Francine Niyonsaba withdrew from the World Championships with a foot injury, just when she looked to be a good bet for her first major medal in the 5,000 meters after being forced to switch to long-distance events by the contentious testosterone rules.

Niyonsaba said on Instagram she had signs of a stress fracture a month ago and, although she was almost fully recovered, she missed too much training. She said she was “extremely sorry” to withdraw.

Burundi’s Niyonsaba is a former Olympic and worlds silver medalist in the 800 meters but was barred from that event by regulations governing athletes with intersex conditions known as 46,XY differences in sex development.

Those are the same rules that have kept South Africa’s two-time Olympic champion Caster Semenya out of the 800 for the last three years.

The rules, which were introduced in 2019, force athletes with 46,XY DSD to undergo treatment to reduce their high natural testosterone to below a threshold set by World Athletics if they want to compete in certain female events.

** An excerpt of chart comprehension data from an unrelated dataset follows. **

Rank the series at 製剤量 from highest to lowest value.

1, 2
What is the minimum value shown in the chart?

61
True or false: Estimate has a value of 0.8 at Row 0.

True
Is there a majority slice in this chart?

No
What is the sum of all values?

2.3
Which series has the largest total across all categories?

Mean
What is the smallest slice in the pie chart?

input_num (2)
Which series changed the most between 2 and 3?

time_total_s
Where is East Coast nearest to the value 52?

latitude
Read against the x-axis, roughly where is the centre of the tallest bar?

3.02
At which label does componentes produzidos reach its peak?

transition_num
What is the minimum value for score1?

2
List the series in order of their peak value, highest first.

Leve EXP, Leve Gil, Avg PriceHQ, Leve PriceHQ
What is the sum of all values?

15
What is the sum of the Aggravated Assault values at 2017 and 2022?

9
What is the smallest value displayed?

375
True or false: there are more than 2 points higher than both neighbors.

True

Semenya, Niyonsaba and other DSD athletes have declined to do that since the latest rules were put in place and have been banned from competing in distances from 400 meters to one mile. World Athletics says the natural high testosterone gives them an unfair advantage in those female competitions, though the world body’s scientific evidence to back that up has been questioned.

Both Semenya and Niyonsaba have switched to the 5,000 because it doesn’t fall under the rules, and Niyonsaba has had promising results after reinventing herself as a long-distance athlete.

She won the 5k race at the Diamond League final last last September, beating two-time world champion Hellen Obiri of Kenya. Niyonsaba qualified for the 5,000 final at last year’s Tokyo Olympics only to be disqualified after her heat because of a lane infringement. She has said it was an unfair disqualification.

She also finished fifth in the 10,000 meters final in Tokyo and entered the 5,000 and 10,000 at the worlds in Eugene, Oregon.

While Niyonsaba will miss out, Semenya is set to run in the 5,000 in Eugene and make her first appearance at a major championship since the worlds in 2017, when she and Niyonsaba finished 1-2 in the 800 meters. Semenya was a surprise inclusion for the 5,000 at the worlds after she missed the qualifying mark but was given a place after higher-ranked runners didn’t enter.

The South African’s return to the big stage comes just weeks after World Athletics president Sebastian Coe said the body will review its rules on DSD and transgender athletes competing in female events by the end of the year. Changes to the DSD rules may totally exclude the likes of Semenya, Niyonsaba and 200-meter Olympic silver medalist Christine Mboma from all female competitions.

The move by World Athletics to review and possibly extend its restrictions came after swimming world body FINA announced last month it was effectively banning transgender women from female competitions. That announcement appears to have emboldened track and field to make its regulations stricter.

Currently, DSD and transgender athletes can compete in track if they reduce their testosterone levels. There are currently no openly transgender women in top-level international track and field. Semenya and Niyonsaba are not transgender but have the intersex condition 46,XY DSD, which means they have both male and female traits. They were assigned female at birth, raised as girls, and have always identified as women.

The transgender and DSD issues are separate but have crossover in sport because they essentially deal with the same debate: Whether women with natural testosterone levels higher than the typical female range should be allowed to compete in female events.